The Pakistani military has said Mr Jadhav had confessed before a magistrate to being an agent of India's external intelligence agency.

The decision of Pakistan’s Army Chief Gen. Qamar Javed Bajwa to confirm the death sentence handed by a military court on Monday to retired Indian naval officer Kulbhushan Jadhav, who Pakistan claims is a spy, speaks of confrontational behaviour by Islamabad.

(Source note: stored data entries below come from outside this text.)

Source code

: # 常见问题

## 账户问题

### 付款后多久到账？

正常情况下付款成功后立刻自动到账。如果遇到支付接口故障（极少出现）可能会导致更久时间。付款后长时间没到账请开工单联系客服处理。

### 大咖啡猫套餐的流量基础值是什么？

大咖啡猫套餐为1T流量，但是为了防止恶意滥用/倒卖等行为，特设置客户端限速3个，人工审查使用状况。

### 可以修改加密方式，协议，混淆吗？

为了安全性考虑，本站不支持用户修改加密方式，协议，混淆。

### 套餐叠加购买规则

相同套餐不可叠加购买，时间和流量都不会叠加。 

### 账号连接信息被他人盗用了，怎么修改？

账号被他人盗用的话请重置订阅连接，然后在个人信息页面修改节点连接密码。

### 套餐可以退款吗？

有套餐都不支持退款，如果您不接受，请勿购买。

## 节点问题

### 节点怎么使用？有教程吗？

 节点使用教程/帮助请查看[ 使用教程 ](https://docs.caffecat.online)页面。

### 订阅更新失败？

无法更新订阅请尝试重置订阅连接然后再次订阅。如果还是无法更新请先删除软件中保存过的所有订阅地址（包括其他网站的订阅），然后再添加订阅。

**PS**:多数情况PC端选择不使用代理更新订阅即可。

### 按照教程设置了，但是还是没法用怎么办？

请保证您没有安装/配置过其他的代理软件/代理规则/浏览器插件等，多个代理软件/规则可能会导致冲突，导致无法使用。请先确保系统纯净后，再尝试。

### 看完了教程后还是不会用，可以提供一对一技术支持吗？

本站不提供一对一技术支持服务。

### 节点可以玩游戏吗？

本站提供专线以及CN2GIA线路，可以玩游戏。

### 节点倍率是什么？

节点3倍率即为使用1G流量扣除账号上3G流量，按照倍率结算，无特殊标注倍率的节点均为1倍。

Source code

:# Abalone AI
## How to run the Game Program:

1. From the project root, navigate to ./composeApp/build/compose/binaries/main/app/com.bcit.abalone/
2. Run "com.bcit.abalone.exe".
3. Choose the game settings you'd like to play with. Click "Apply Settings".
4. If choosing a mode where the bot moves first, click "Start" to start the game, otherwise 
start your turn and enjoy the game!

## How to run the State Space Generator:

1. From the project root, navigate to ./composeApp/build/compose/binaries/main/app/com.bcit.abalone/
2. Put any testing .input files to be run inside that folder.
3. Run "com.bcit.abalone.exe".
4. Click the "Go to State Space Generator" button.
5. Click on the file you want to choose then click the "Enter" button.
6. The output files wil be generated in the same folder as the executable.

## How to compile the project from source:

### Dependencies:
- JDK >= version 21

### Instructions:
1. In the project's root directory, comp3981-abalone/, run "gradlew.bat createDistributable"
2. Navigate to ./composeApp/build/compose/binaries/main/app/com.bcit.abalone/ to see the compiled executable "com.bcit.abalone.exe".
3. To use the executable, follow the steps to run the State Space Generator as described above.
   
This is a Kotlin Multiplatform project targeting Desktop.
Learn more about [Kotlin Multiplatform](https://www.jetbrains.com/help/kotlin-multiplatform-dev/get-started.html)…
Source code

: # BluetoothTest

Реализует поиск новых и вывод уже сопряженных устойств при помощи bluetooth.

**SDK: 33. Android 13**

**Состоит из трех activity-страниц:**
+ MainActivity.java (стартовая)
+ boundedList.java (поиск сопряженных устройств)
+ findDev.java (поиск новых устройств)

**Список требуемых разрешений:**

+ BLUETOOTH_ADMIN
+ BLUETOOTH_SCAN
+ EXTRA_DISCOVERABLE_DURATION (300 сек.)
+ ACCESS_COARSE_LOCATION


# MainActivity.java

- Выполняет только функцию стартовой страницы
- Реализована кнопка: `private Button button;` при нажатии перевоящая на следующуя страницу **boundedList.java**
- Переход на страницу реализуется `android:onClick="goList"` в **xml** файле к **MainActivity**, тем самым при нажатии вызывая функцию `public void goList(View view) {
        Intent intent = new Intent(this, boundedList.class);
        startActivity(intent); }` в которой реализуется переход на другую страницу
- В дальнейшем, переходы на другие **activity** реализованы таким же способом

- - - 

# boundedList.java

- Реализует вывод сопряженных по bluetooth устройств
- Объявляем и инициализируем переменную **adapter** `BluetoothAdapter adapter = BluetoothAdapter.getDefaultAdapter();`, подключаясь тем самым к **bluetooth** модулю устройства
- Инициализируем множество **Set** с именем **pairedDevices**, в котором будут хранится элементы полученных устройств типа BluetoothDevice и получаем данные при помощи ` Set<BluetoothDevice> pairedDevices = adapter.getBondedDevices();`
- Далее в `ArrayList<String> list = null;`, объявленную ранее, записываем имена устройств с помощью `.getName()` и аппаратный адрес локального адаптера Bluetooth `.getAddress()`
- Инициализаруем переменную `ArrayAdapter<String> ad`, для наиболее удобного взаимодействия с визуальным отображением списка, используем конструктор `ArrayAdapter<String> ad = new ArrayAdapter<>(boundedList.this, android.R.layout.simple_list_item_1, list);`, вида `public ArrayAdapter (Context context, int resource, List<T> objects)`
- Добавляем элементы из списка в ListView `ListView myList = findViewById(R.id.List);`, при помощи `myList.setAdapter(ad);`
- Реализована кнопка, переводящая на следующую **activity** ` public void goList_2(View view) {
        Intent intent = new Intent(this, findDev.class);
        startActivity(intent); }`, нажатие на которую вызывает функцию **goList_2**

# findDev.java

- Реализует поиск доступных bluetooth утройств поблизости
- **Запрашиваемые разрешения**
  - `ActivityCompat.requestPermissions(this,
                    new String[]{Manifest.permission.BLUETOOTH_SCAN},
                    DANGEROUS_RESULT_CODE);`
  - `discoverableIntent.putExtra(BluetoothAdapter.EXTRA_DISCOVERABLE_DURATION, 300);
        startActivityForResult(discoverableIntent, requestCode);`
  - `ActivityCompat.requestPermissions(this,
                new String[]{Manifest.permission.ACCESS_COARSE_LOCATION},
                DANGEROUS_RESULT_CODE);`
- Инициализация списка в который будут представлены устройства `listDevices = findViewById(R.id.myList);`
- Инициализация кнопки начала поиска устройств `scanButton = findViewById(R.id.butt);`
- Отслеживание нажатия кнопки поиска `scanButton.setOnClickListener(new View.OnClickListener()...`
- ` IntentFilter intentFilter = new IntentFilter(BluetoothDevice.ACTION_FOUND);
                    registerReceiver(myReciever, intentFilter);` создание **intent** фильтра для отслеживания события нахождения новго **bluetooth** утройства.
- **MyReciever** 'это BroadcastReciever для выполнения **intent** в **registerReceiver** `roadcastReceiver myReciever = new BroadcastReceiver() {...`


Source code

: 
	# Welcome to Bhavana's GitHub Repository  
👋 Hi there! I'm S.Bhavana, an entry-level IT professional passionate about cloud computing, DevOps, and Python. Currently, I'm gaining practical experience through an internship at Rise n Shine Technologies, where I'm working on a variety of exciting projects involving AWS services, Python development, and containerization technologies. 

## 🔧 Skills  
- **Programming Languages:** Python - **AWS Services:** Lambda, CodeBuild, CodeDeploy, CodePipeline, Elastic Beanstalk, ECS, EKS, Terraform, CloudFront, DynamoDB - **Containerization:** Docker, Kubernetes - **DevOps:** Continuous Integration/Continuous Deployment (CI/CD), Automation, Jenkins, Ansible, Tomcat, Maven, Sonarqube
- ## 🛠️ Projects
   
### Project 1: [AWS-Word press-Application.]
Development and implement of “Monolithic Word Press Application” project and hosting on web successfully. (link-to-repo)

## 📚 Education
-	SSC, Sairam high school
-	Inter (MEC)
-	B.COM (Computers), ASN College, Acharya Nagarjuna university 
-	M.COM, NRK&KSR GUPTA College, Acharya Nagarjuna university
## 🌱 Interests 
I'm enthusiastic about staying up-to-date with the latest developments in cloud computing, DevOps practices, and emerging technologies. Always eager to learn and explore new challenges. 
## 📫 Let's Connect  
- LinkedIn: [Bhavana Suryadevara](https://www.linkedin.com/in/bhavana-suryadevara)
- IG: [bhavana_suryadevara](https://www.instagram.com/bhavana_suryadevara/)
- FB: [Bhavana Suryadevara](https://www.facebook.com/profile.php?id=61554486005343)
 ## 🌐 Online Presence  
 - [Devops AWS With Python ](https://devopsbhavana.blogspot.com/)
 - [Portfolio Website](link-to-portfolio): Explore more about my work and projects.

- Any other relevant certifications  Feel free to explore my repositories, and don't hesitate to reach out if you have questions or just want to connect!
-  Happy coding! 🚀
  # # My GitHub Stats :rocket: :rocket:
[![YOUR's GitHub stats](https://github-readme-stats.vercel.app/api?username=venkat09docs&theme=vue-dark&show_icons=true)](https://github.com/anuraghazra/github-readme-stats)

This puts the onus on India to summon a firm, clear-cut response.

Bilateral ties have been frosty since late last year when this country conducted a so-called “surgical strike” across the Line of Control — which it widely publicised — in retaliation for a series of attacks on Indian military installations by anti-India terror squads in Pakistan that find official favour.

The first of these at the Pathankot airbase in January 2016 appeared calculated to end the goodwill accruing from Prime Minister Narendra Modi’s impromptu visit to Lahore just weeks earlier, on Christmas Day 2015, to greet Prime Minister Nawaz Sharif.

With the Pakistan PM facing political heat and being hauled up in the courts over allegations pertaining to the Panama Papers on offshore tax havens, the Army, always ideologically ill-disposed toward India, has clearly taken full charge of the India relationship.

India has said if Pakistan proceeds to execute the death sentence, it will be seen as “premeditated murder” as the “field general court martial” proceedings appear to have been a total farce. The former naval commander was held guilty on “all charges”, but the charges themselves were not communicated to the Indian government, that wrote in vain to Pakistan 13 times to be given consular access to its citizen.

The Pakistani military has said Mr Jadhav had confessed before a magistrate to being an agent of India’s external intelligence agency, the Research & Analysis Wing (R&AW), and tasked with creating disturbances in Balochistan and Karachi. However, if the former naval officer was indeed in the service of the spy agency, it is strange that he should be operating inside Pakistan with an Indian passport.

Last December, the Pakistan PM’s foreign affairs adviser, Sartaj Aziz, had informed the Pakistan Senate that the evidence against Mr Jadhav was “insufficient”, and the dossier being prepared on him to be circulated internationally — apparently to build a case against India for sponsoring terrorism inside Pakistan — amounted to a string of statements but not evidence. It appears, looking at the Pakistan media, that it was after this that the authorities there rushed through with a special military trial without regard to the basic elements of due process.

Giving the death sentence to spies, even if Mr Jadhav was one, has hardly been heard of, and that makes this case curious. The confirming of the sentence by the Army Chief also indicates that the matter does not now admit of an appeal. Much may depend on India’s response.